An Italian missionary at the court of Pekin, of the name of Castiglione, who was an excellent painter, received orders from the Emperor to paint for him several pictures; but it was intimated to him at the same time to imitate the Chinese style of painting, and not that of Europe, which was considered as unnatural. Accordingly, in the performances meant to decorate the palace, houses above houses are seen in regular gradation to the top of the picture; figures in the fore and back ground are all of the same size, setting, in fact, nature and the senses at defiance. He also painted a set of characters occupied in the different trades of China. The pencilling and colouring of these were incomparably well executed; but for want of the proper shadows, the whole was without effect. Yet they please the Chinese in preference to any specimen of the arts that could be brought from Europe.’

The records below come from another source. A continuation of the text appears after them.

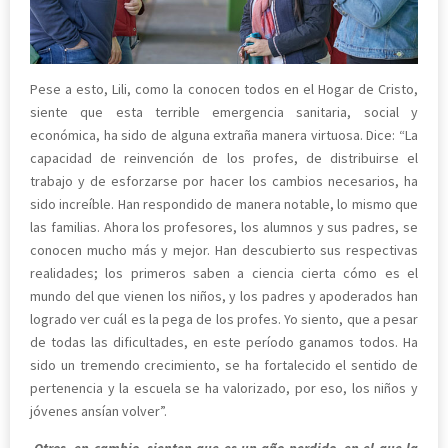
Pese a esto, Lili, como la conocen todos en el Hogar de Cristo,
siente que esta terrible emergencia sanitaria, social y
económica, ha sido de alguna extraña manera virtuosa. Dice: “La
capacidad de reinvención de los profes, de distribuirse el
trabajo y de esforzarse por hacer los cambios necesarios, ha
sido increíble. Han respondido de manera notable, lo mismo que
las familias. Ahora los profesores, los alumnos y sus padres, se
conocen mucho más y mejor. Han descubierto sus respectivas
realidades; los primeros saben a ciencia cierta cómo es el
mundo del que vienen los niños, y los padres y apoderados han
logrado ver cuál es la pega de los profes. Yo siento, que a pesar
de todas las dificultades, en este período ganamos todos. Ha
sido un tremendo crecimiento, se ha fortalecido el sentido de
pertenencia y la escuela se ha valorizado, por eso, los niños y
jóvenes ansían volver”.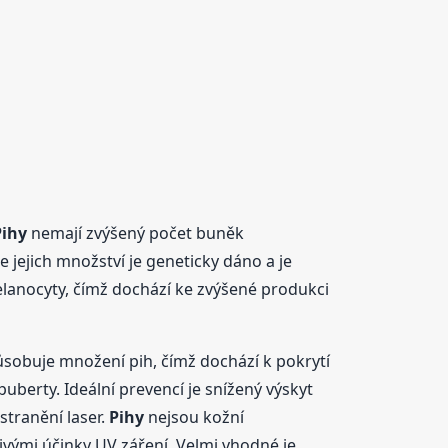
Pihy
nemají zvýšený počet buněk
 jejich množství je geneticky dáno a je
elanocyty, čímž dochází ke zvýšené produkci
působuje množení pih, čímž dochází k pokrytí
puberty. Ideální prevencí je snížený výskyt
stranění laser.
Pihy
nejsou kožní
nivými účinky UV záření. Velmi vhodné je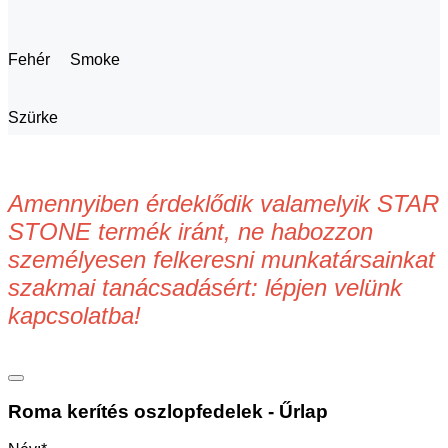
Fehér
Smoke
Szürke
Amennyiben érdeklődik valamelyik STAR
STONE termék iránt, ne habozzon
személyesen felkeresni munkatársainkat
szakmai tanácsadásért: lépjen velünk
kapcsolatba!
Roma kerítés oszlopfedelek - Űrlap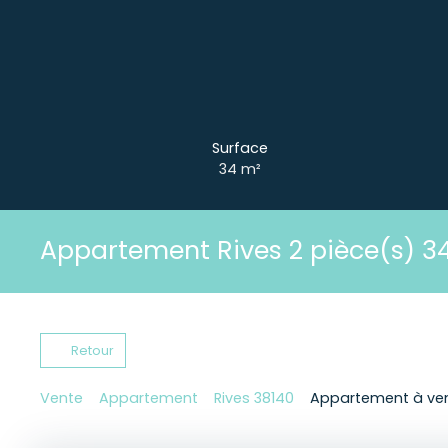
Surface
34
m²
Appartement Rives 2 pièce(s) 3
Retour
Vente
Appartement
Rives 38140
Appartement à vend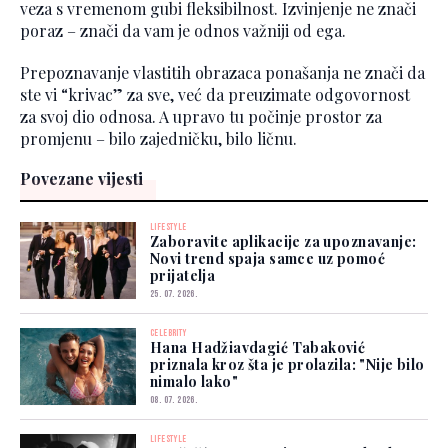
veza s vremenom gubi fleksibilnost. Izvinjenje ne znači
poraz – znači da vam je odnos važniji od ega.
Prepoznavanje vlastitih obrazaca ponašanja ne znači da
ste vi “krivac” za sve, već da preuzimate odgovornost
za svoj dio odnosa. A upravo tu počinje prostor za
promjenu – bilo zajedničku, bilo ličnu.
Povezane vijesti
LIFESTYLE
Zaboravite aplikacije za upoznavanje:
Novi trend spaja samce uz pomoć
prijatelja
25. 07. 2026.
CELEBRITY
Hana Hadžiavdagić Tabaković
priznala kroz šta je prolazila: "Nije bilo
nimalo lako"
08. 07. 2026.
LIFESTYLE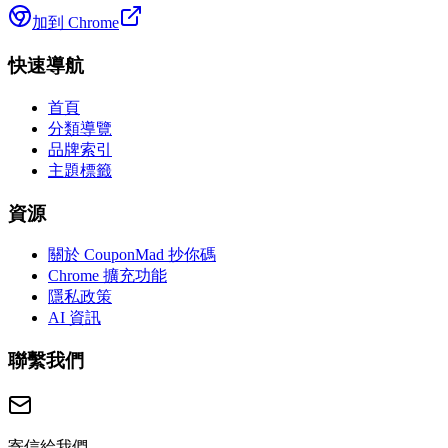
加到 Chrome
快速導航
首頁
分類導覽
品牌索引
主題標籤
資源
關於 CouponMad 抄你碼
Chrome 擴充功能
隱私政策
AI 資訊
聯繫我們
寄信給我們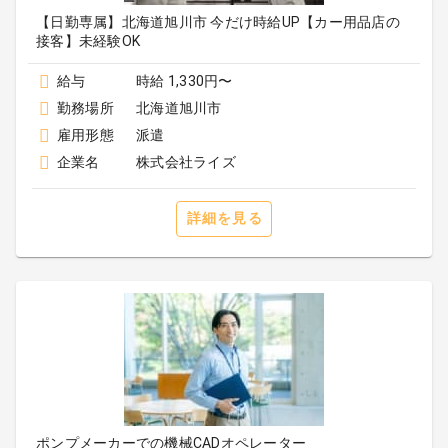
【日勤専属】北海道旭川市 今だけ時給UP【カー用品店の
接客】未経験OK
給与
時給 1,330円〜
勤務場所
北海道旭川市
雇用形態
派遣
企業名
株式会社ライズ
詳細を見る
ポンプメーカーでの機械CADオペレーター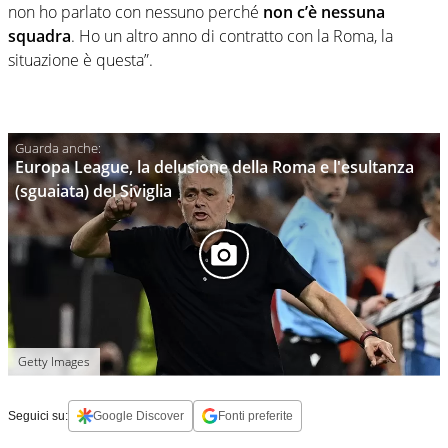
non ho parlato con nessuno perché
non c’è nessuna
squadra
. Ho un altro anno di contratto con la Roma, la
situazione è questa”.
Europa League, la delusione della Roma e l'esultanza
(sguaiata) del Siviglia
Getty Images
Seguici su:
Google Discover
Fonti preferite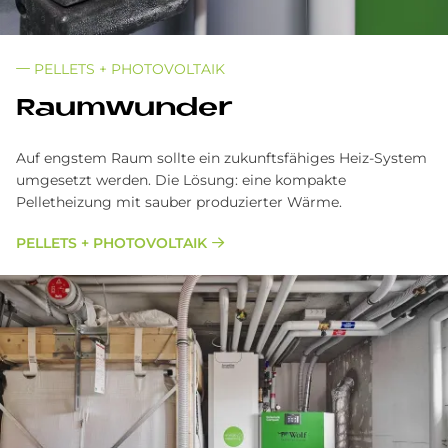
PELLETS + PHOTOVOLTAIK
Raum­wun­der
Auf engstem Raum sollte ein zukunftsfähiges Heiz-System
umgesetzt werden. Die Lösung: eine kompakte
Pelletheizung mit sauber produzierter Wärme.
PELLETS + PHOTOVOLTAIK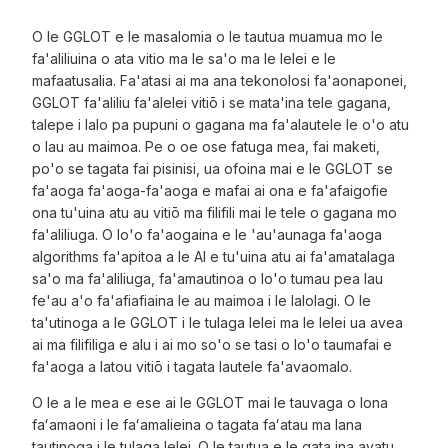
O le GGLOT e le masalomia o le tautua muamua mo le
fa'aliliuina o ata vitio ma le sa'o ma le lelei e le
mafaatusalia. Fa'atasi ai ma ana tekonolosi fa'aonaponei,
GGLOT fa'aliliu fa'alelei vitiō i se mata'ina tele gagana,
talepe i lalo pa pupuni o gagana ma fa'alautele le o'o atu
o lau au maimoa. Pe o oe ose fatuga mea, fai maketi,
po'o se tagata fai pisinisi, ua ofoina mai e le GGLOT se
fa'aoga fa'aoga-fa'aoga e mafai ai ona e fa'afaigofie
ona tu'uina atu au vitiō ma filifili mai le tele o gagana mo
fa'aliliuga. O lo'o fa'aogaina e le 'au'aunaga fa'aoga
algorithms fa'apitoa a le AI e tu'uina atu ai fa'amatalaga
sa'o ma fa'aliliuga, fa'amautinoa o lo'o tumau pea lau
fe'au a'o fa'afiafiaina le au maimoa i le lalolagi. O le
ta'utinoga a le GGLOT i le tulaga lelei ma le lelei ua avea
ai ma filifiliga e alu i ai mo so'o se tasi o lo'o taumafai e
fa'aoga a latou vitiō i tagata lautele fa'avaomalo.
O le a le mea e ese ai le GGLOT mai le tauvaga o lona
faʻamaoni i le faʻamalieina o tagata faʻatau ma lana
tautinoga i le tulaga lelei. O le tautua e le gata ina avatu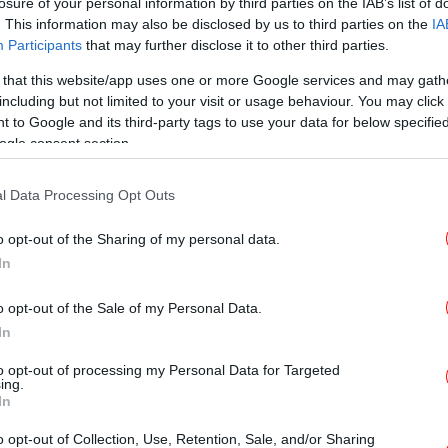
losure of your personal information by third parties on the IAB’s list of
. This information may also be disclosed by us to third parties on the
IA
ΚΟΣΜΟΣ
04/07/2025 15:36
Participants
that may further disclose it to other third parties.
Ο Τραμπ αύξησε τα τέλη εισόδου
 that this website/app uses one or more Google services and may gath
στα εθνικά πάρκα για τους
including but not limited to your visit or usage behaviour. You may click 
τουρίστες
 to Google and its third-party tags to use your data for below specifi
ogle consent section.
l Data Processing Opt Outs
ΠΟΛΗ
30/04/2025 17:58
Πρωτομαγιά στην Αθήνα: Πού θα
o opt-out of the Sharing of my personal data.
πάμε για καφέ, φαγητό και ποτό
In
όσοι θα πιάσουμε τον Μάη στην
πρωτεύουσα
o opt-out of the Sale of my Personal Data.
In
to opt-out of processing my Personal Data for Targeted
ΕΛΛΑΔΑ
12/02/2025 13:35
ing.
In
Χαρδαλιάς: «Από την πρώτη
στιγμή δεσμεύτηκα ότι τα πάρκα
o opt-out of Collection, Use, Retention, Sale, and/or Sharing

The Chinese, indeed, seem to consider shade as an accidental circumstance, which ought not to be carried from nature to a picture, from which it takes away a part of the eclat and uniformity of colouring; and as to the representation of objects at different distances, they prefer having them drawn, not as they appear to the eye, gradually diminishing as they recede from it, but of their actual size, as determined by the judgement correcting the errors of sight: errors necessary, however, to the beauty and consistency of landscape. The ill effect of paintings executed in conformity to such notions, must operate as a discouragement to the art … Tho the Chinese fail in grouping figures, and in every part of composition and design, they succeed in drawing individual objects. They are particularly happy in the delineation of natural history; the different subjects appearing not only correct, but with the features and attitudes of nature, and with an exactness so minute, that a Chinese painter sometimes reckons the number of scales upon a fish which he is to represent; the whole with a brilliance of colouring, the more surprising as it is found to be owing to the more patient and careful levigation of the same pigments which are used in Europe. Some European prints have been copied by them, and coloured with an effect which has attracted the admiration of the best judges; and a gentleman eminent for his taste in London has now in his possession a coloured copy made in China of a print from a study of Sir Joshua Reynolds, which he deems not unworthy of being added to his collection of valuable paintings.